## [Data for this task]
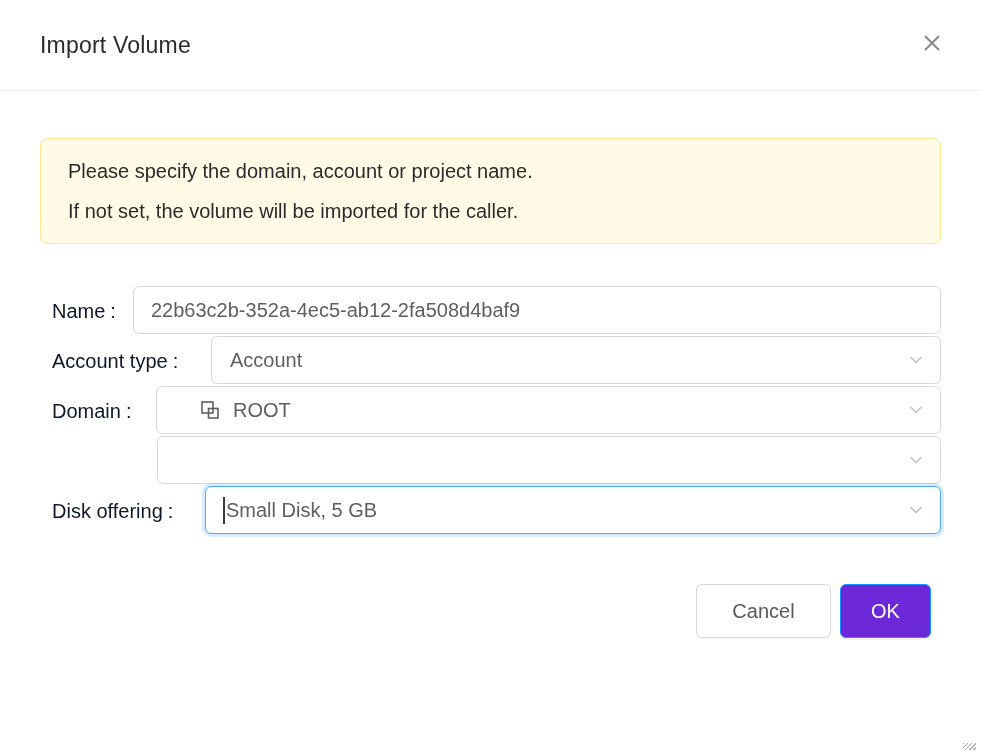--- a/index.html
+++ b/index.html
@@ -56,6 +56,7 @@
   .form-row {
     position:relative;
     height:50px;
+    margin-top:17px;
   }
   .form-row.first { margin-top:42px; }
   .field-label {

## [Problem]
Scan the records above, count the lines with "form" in them, and give only the number.

## [Solution to the problem]
2